EXERCISE PROMPT: Without including the pictures, copy out every line below.

======== SOURCE MATERIAL ========

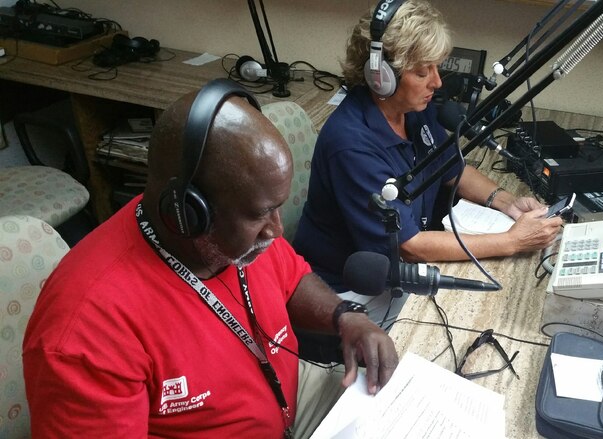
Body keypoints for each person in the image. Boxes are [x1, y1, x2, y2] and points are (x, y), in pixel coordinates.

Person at [22, 79, 398, 438]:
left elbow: (292, 279)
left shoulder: (245, 232)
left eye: (277, 209)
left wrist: (345, 316)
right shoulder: (84, 333)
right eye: (260, 214)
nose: (277, 230)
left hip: (293, 396)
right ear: (187, 210)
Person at [293, 0, 563, 326]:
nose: (437, 83)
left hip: (400, 271)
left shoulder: (414, 112)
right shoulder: (352, 145)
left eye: (436, 68)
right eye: (423, 72)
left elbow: (453, 170)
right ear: (380, 77)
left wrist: (508, 204)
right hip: (348, 292)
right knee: (471, 319)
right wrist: (512, 241)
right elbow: (410, 247)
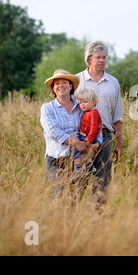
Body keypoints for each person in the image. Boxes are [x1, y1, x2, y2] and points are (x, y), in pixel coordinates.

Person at [40, 69, 103, 197]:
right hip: (57, 159)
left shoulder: (81, 106)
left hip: (81, 159)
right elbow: (52, 131)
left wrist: (95, 144)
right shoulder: (48, 108)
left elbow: (96, 126)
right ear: (53, 88)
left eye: (64, 82)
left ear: (71, 86)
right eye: (56, 83)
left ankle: (73, 217)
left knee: (76, 197)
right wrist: (77, 142)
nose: (60, 86)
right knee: (59, 196)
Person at [75, 40, 124, 205]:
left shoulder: (113, 82)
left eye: (104, 57)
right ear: (89, 59)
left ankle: (98, 221)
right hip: (82, 139)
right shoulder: (77, 81)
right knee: (78, 179)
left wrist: (119, 144)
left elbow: (117, 116)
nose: (102, 60)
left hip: (105, 137)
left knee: (102, 181)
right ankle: (71, 218)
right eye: (98, 57)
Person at [71, 88, 102, 180]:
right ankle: (90, 165)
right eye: (80, 103)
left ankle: (77, 170)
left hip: (88, 136)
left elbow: (94, 126)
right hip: (85, 135)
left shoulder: (93, 113)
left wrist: (89, 138)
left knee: (76, 151)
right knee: (85, 151)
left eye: (85, 102)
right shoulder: (87, 112)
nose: (82, 104)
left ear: (93, 102)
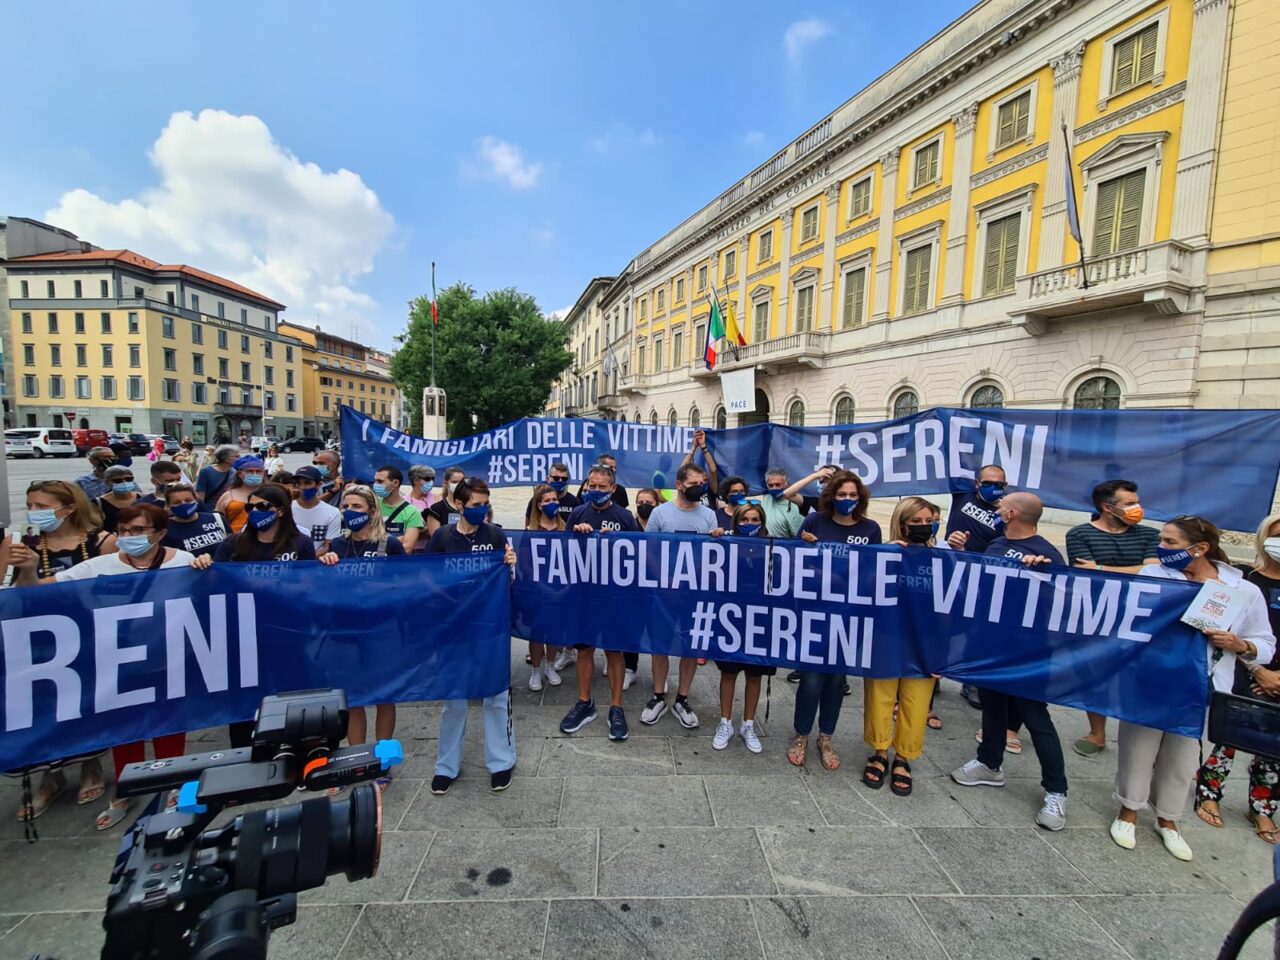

========

RESULT OF THE TASK:
Body keypoints for each person in the image. Boxes are [x1, y1, x2, y2] and points are (x, y), in pixel coordinates.

Person at [22, 79, 398, 438]:
left elbow: (292, 279)
left shoulder: (245, 232)
left eye: (277, 209)
left wrist: (345, 316)
right shoulder: (84, 333)
right eye: (260, 214)
nose: (277, 230)
left hip: (293, 396)
right ear: (187, 210)
Person at [293, 0, 563, 326]:
nose: (437, 83)
left hip: (400, 271)
left shoulder: (414, 112)
right shoulder: (352, 145)
left eye: (436, 68)
right eye: (423, 72)
left elbow: (453, 170)
right ear: (380, 77)
left wrist: (508, 204)
right hip: (348, 292)
right knee: (471, 319)
right wrist: (512, 241)
right elbow: (410, 247)
Body keypoints for each person in the image. Boxes are [x1, y1, x2, y2] and points are (x, y), in pixel coordinates.

Person at [40, 69, 103, 197]:
right hip: (57, 159)
left shoulder: (81, 106)
left hip: (81, 159)
right elbow: (52, 131)
left wrist: (95, 144)
right shoulder: (48, 108)
left elbow: (96, 126)
right ear: (53, 88)
left eye: (64, 82)
left ear: (71, 86)
right eye: (56, 83)
left ankle: (73, 217)
left knee: (76, 197)
right wrist: (77, 142)
nose: (60, 86)
right knee: (59, 196)
Person at [75, 40, 124, 205]:
left shoulder: (113, 82)
left eye: (104, 57)
right ear: (89, 59)
left ankle: (98, 221)
right hip: (82, 139)
right shoulder: (77, 81)
right knee: (78, 179)
left wrist: (119, 144)
left elbow: (117, 116)
nose: (102, 60)
left hip: (105, 137)
left knee: (102, 181)
right ankle: (71, 218)
right eye: (98, 57)
Person at [71, 88, 102, 180]:
right ankle: (90, 165)
right eye: (80, 103)
left ankle: (77, 170)
left hip: (88, 136)
left elbow: (94, 126)
right hip: (85, 135)
left shoulder: (93, 113)
left wrist: (89, 138)
left knee: (76, 151)
right knee: (85, 151)
left eye: (85, 102)
right shoulder: (87, 112)
nose: (82, 104)
left ear: (93, 102)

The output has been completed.